* DESCRIPTION OF THE TASK: When a line in the data below includes "kontenerze", pick it out and copy it.

* EXTRACTED DATA:
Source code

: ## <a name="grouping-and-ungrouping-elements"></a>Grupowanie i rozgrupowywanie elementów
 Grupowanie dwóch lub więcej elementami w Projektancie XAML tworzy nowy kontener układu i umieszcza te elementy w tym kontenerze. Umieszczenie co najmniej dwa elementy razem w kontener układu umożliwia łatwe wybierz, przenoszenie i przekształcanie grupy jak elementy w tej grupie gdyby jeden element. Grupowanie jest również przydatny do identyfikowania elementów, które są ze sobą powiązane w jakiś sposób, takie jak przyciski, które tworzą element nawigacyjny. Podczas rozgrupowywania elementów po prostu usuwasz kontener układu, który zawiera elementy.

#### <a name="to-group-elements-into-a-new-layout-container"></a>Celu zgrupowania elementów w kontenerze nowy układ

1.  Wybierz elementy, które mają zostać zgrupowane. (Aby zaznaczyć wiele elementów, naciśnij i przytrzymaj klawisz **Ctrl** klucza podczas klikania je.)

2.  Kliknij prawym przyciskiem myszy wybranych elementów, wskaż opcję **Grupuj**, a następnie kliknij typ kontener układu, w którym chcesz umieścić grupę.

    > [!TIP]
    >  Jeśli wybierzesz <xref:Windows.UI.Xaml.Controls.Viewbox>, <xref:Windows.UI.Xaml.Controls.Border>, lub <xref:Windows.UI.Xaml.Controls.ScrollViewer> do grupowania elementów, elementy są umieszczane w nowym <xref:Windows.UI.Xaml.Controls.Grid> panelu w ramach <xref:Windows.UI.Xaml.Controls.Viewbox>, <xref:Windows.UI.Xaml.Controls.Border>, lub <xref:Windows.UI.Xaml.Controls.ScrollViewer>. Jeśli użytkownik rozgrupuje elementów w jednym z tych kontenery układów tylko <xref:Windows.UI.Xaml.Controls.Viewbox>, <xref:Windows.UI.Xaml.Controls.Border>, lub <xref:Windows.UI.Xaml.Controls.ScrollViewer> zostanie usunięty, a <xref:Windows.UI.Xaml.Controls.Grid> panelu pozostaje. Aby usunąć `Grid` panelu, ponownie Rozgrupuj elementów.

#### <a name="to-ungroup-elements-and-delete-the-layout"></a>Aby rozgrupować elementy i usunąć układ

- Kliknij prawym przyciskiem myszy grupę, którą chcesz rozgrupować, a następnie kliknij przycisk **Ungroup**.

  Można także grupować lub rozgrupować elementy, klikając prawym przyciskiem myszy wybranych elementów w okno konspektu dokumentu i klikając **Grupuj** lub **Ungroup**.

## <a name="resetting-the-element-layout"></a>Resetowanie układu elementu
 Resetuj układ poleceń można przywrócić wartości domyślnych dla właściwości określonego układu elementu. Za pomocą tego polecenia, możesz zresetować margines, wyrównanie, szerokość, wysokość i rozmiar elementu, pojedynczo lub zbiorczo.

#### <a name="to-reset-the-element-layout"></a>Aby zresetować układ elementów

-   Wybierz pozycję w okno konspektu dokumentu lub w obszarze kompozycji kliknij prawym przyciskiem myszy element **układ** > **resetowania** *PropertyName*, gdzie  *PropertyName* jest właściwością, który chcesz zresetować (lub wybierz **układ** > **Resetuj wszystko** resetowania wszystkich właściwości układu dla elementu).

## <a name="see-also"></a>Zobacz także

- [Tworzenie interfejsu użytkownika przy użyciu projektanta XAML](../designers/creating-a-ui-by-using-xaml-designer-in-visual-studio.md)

* REPLY:
 Grupowanie dwóch lub więcej elementami w Projektancie XAML tworzy nowy kontener układu i umieszcza te elementy w tym kontenerze. Umieszczenie co najmniej dwa elementy razem w kontener układu umożliwia łatwe wybierz, przenoszenie i przekształcanie grupy jak elementy w tej grupie gdyby jeden element. Grupowanie jest również przydatny do identyfikowania elementów, które są ze sobą powiązane w jakiś sposób, takie jak przyciski, które tworzą element nawigacyjny. Podczas rozgrupowywania elementów po prostu usuwasz kontener układu, który zawiera elementy.
#### <a name="to-group-elements-into-a-new-layout-container"></a>Celu zgrupowania elementów w kontenerze nowy układ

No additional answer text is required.